• **PROVIDED RECORDS**:
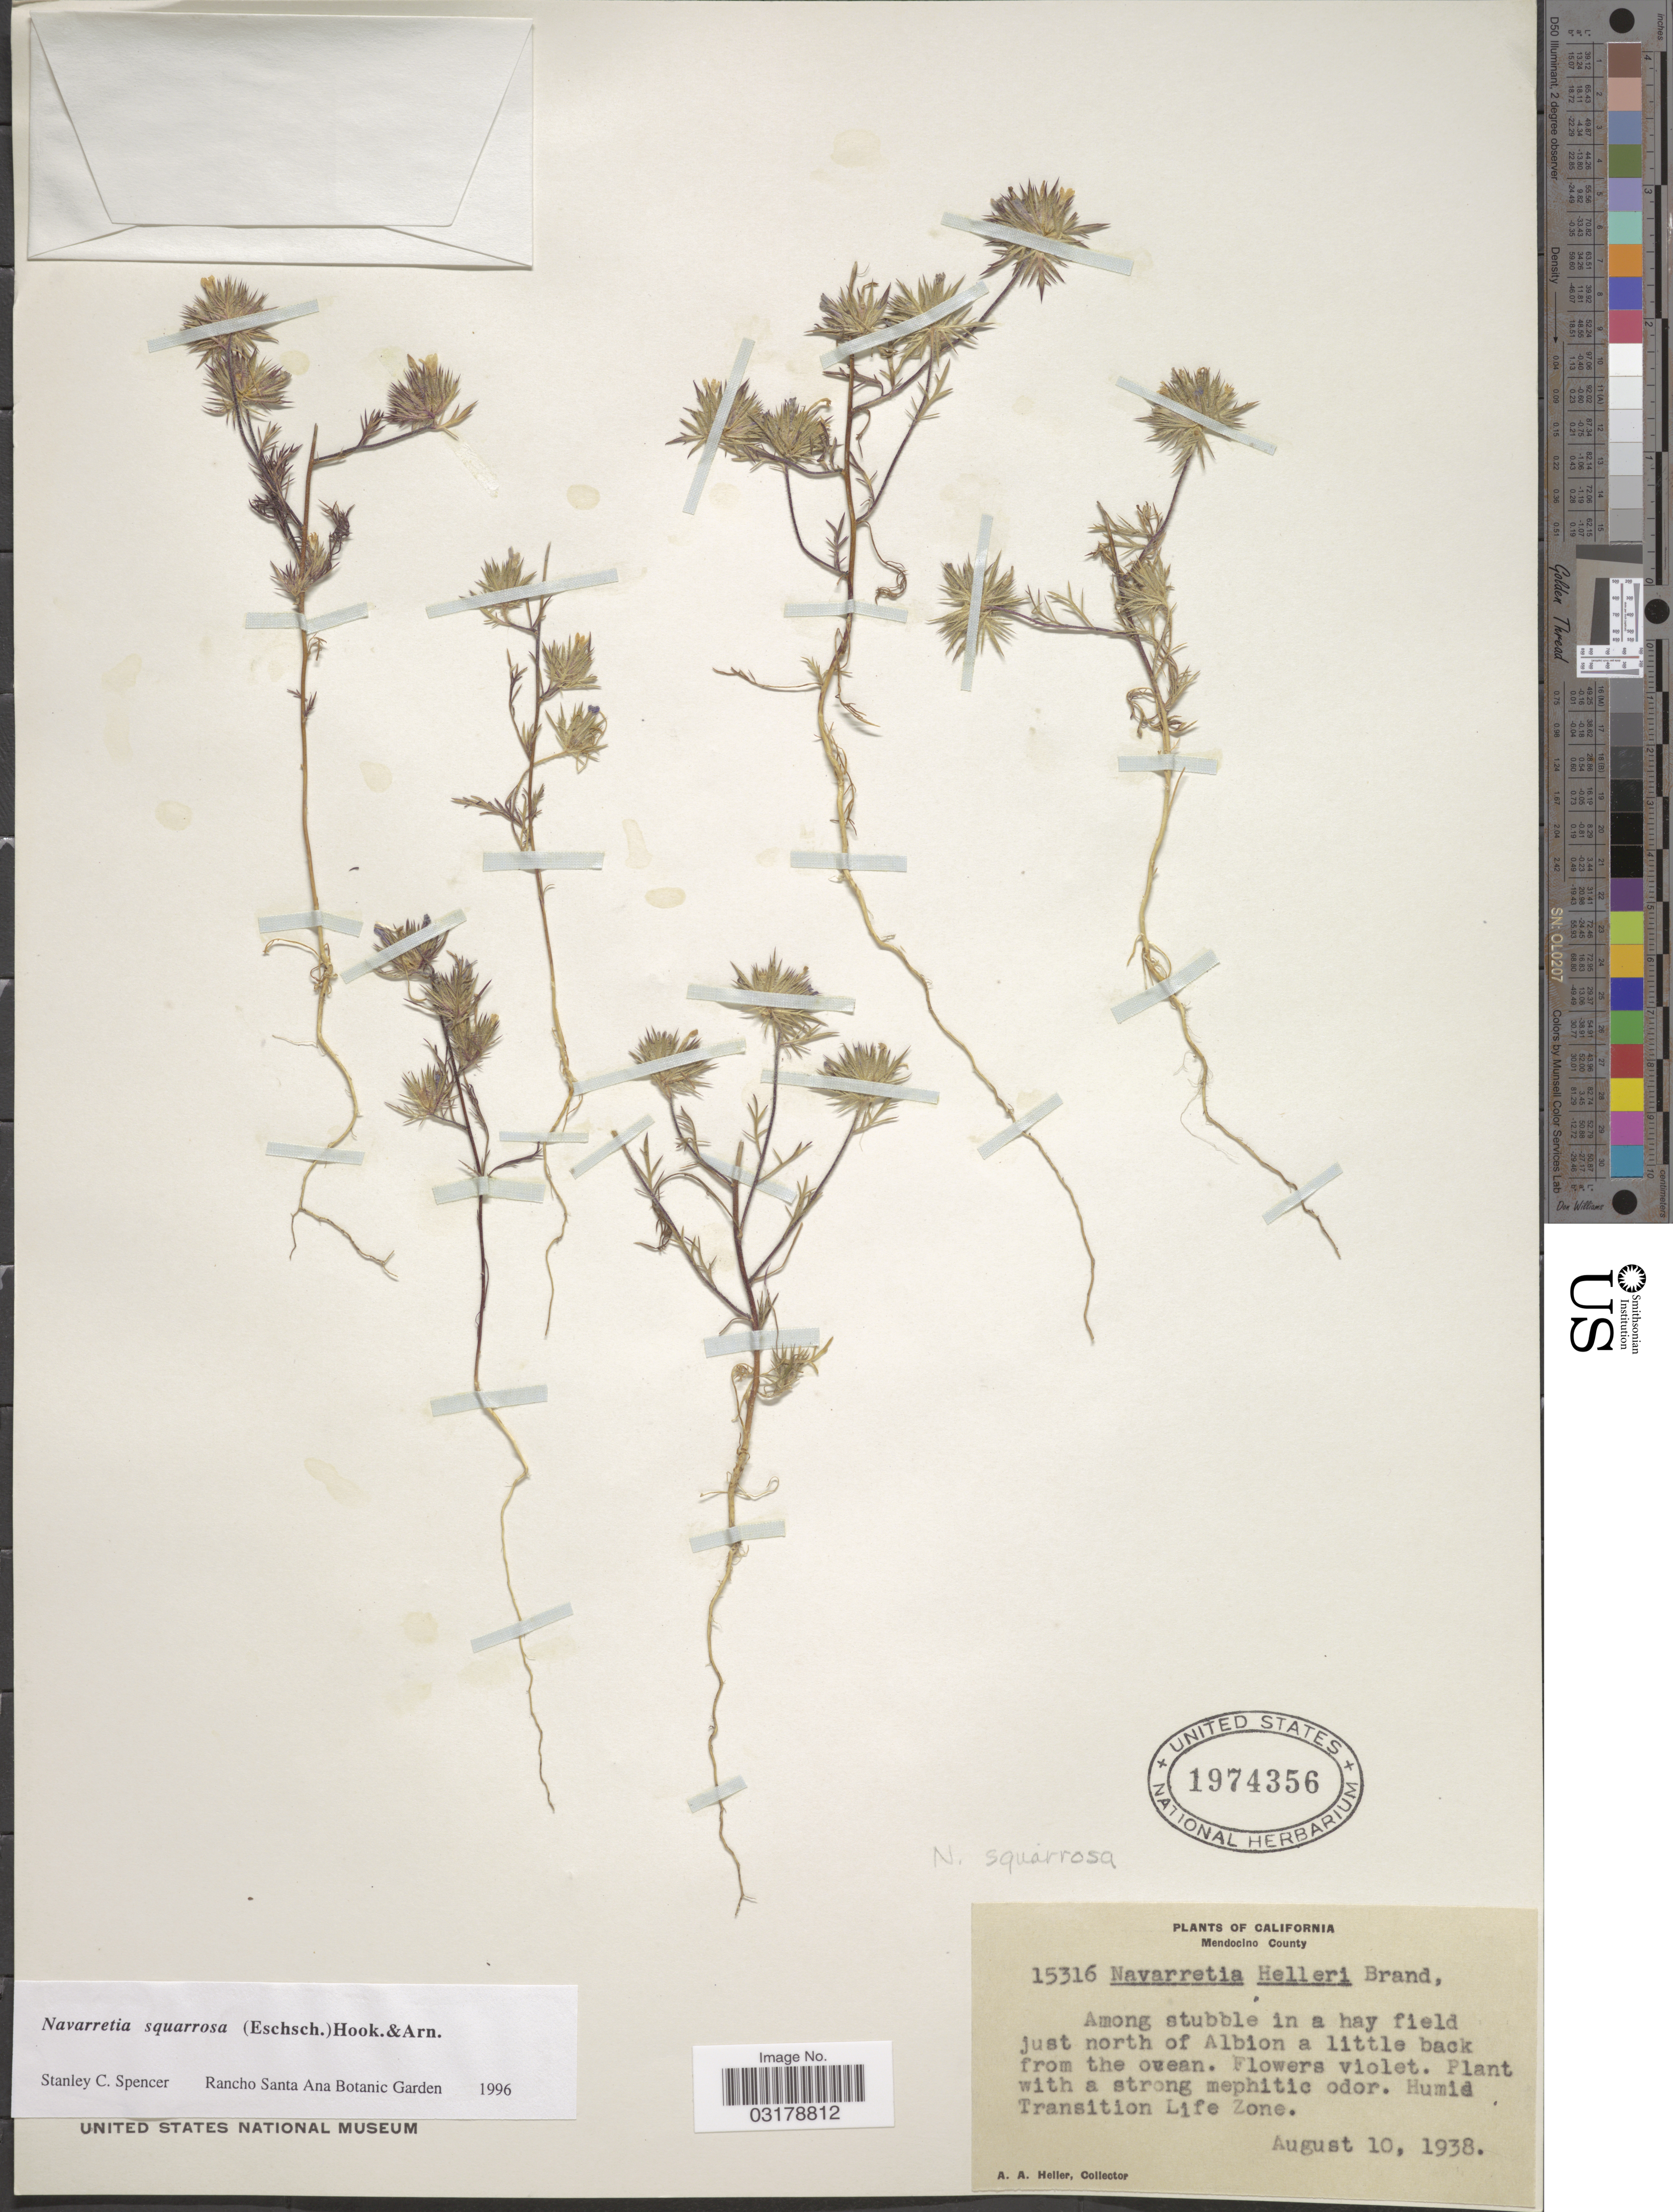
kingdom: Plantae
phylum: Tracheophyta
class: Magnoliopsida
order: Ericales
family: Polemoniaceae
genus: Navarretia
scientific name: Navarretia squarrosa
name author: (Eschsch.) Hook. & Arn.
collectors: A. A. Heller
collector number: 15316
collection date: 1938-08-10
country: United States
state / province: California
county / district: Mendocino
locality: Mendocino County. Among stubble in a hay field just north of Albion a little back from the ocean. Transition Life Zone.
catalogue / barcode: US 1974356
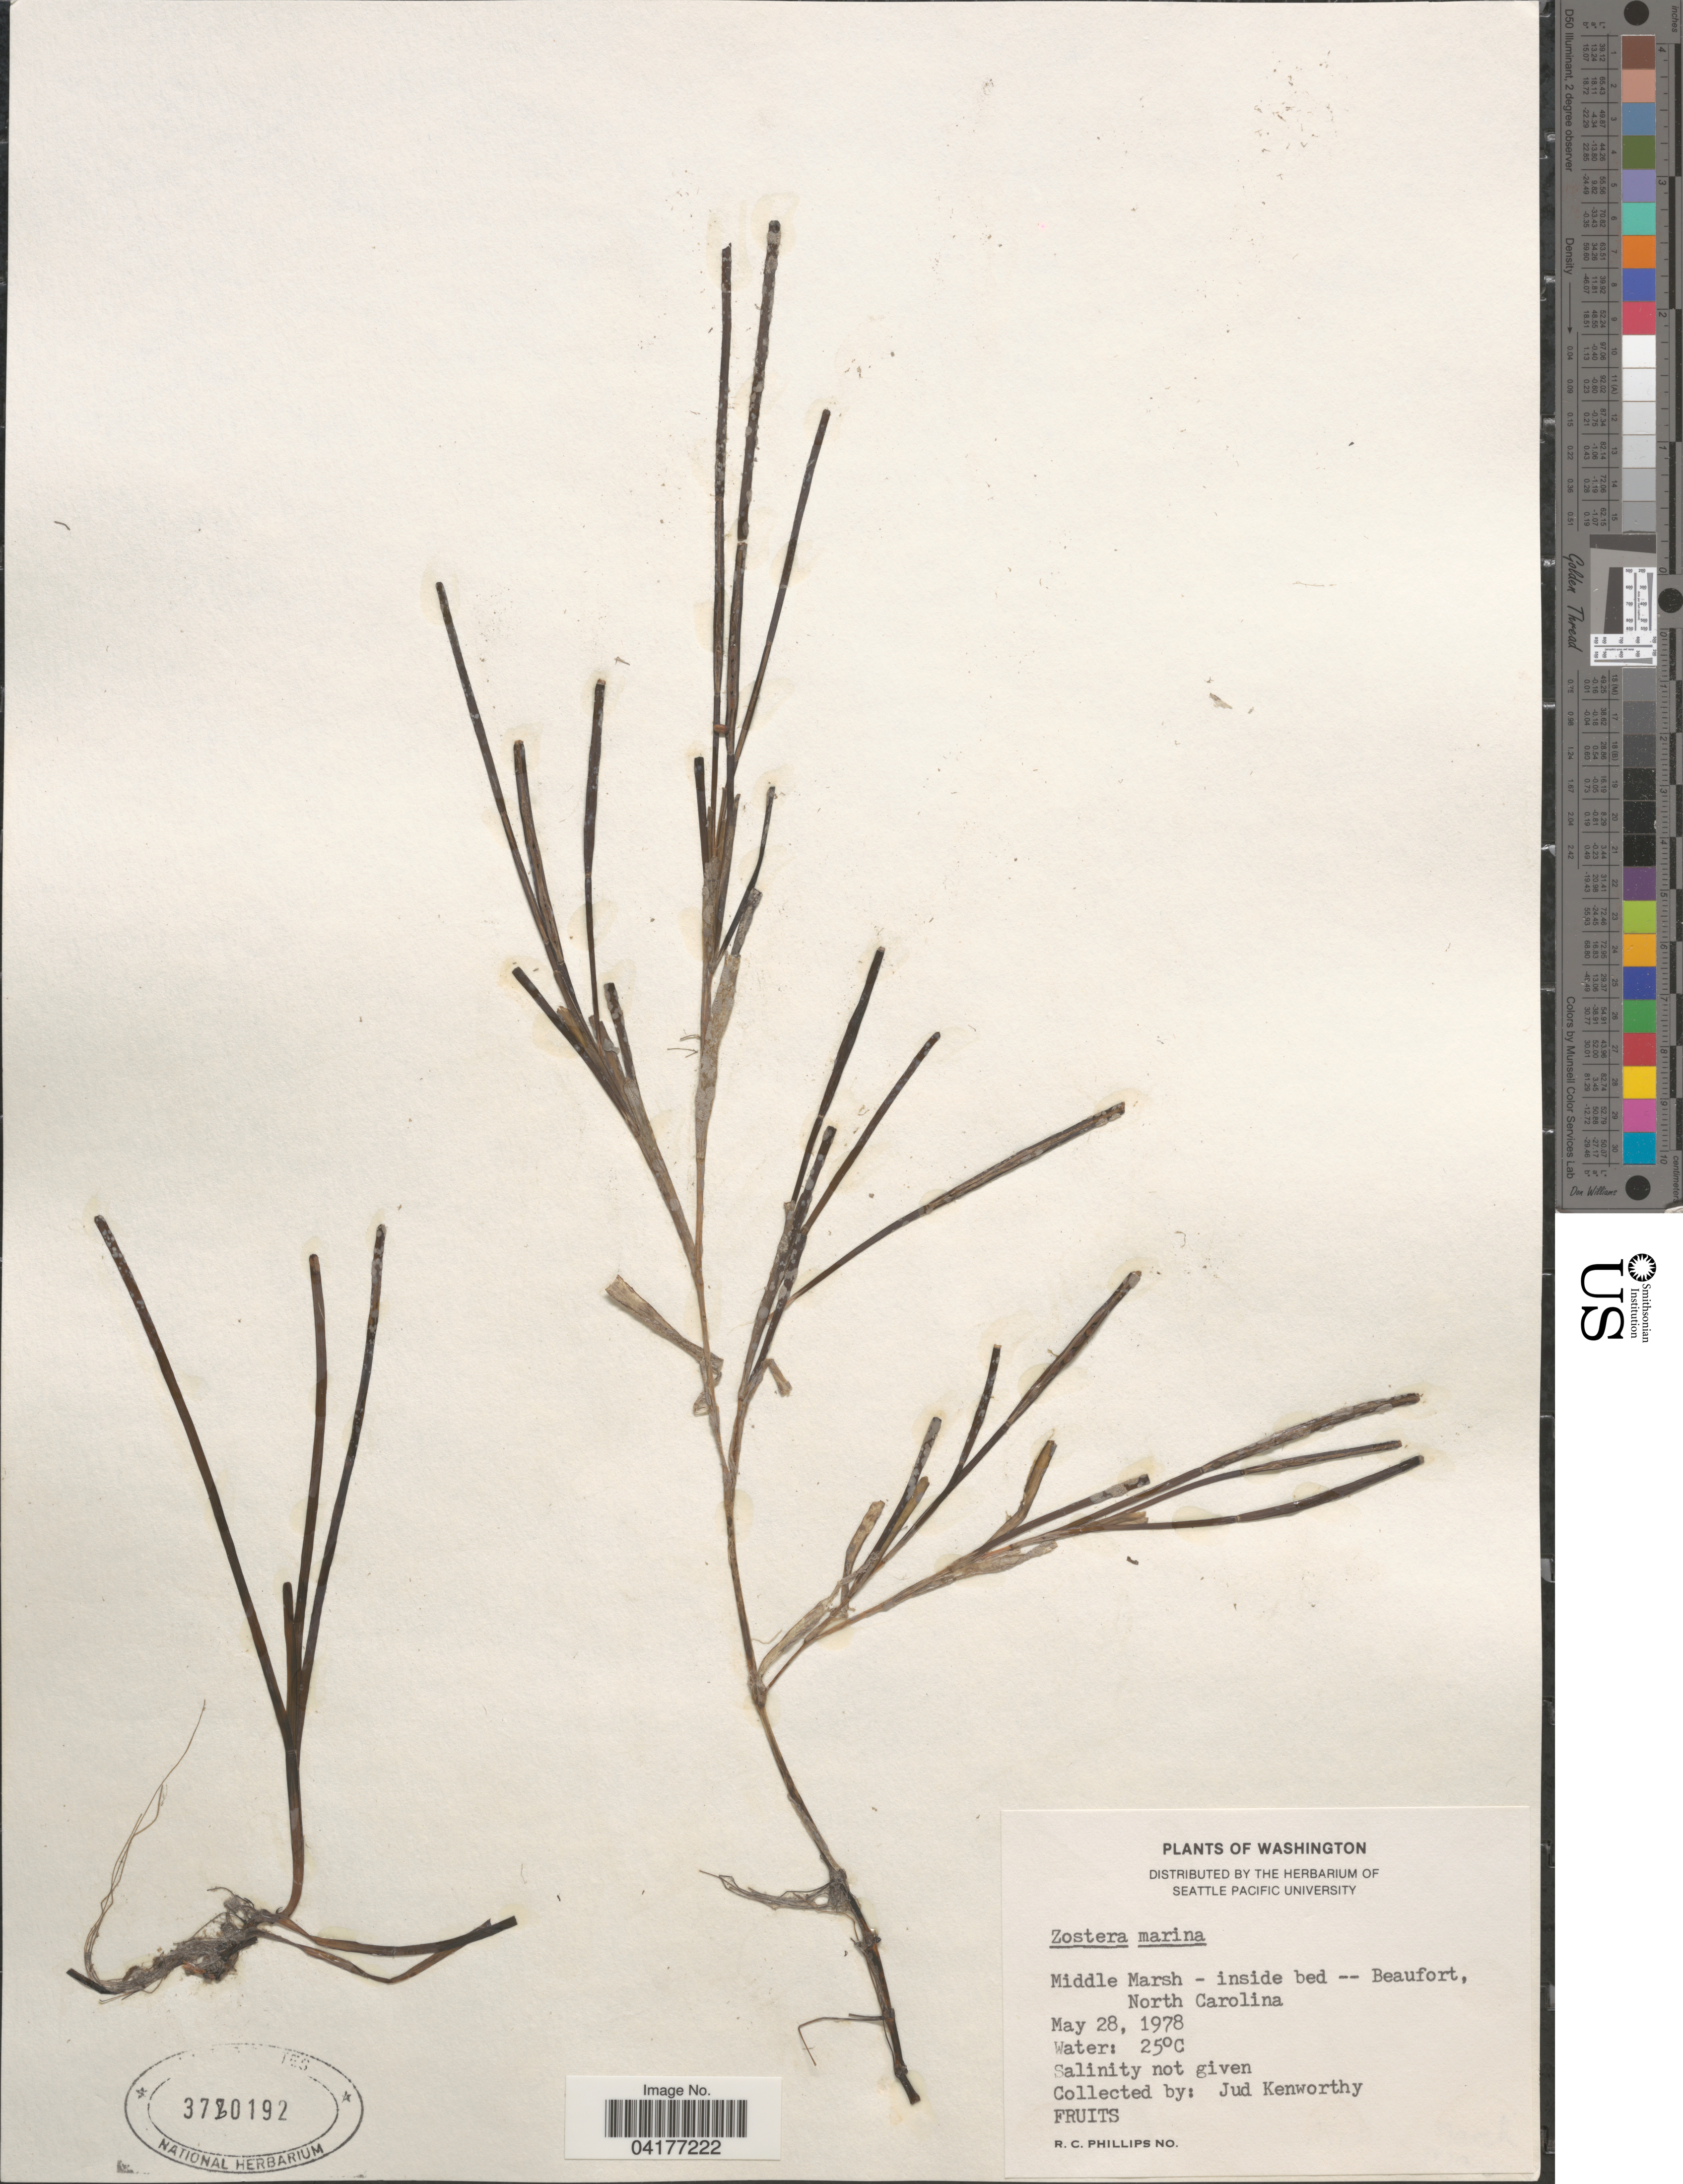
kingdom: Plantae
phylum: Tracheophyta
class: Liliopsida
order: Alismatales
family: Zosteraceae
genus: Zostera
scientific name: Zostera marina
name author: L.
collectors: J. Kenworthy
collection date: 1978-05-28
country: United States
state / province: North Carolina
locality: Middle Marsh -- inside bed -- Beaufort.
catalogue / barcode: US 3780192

• **WHAT TO WORK ON**:
Collect every line in the items above that contains the word "catalogue".

• **COMPLETED EXERCISE**:
catalogue / barcode: US 1974356
catalogue / barcode: US 3780192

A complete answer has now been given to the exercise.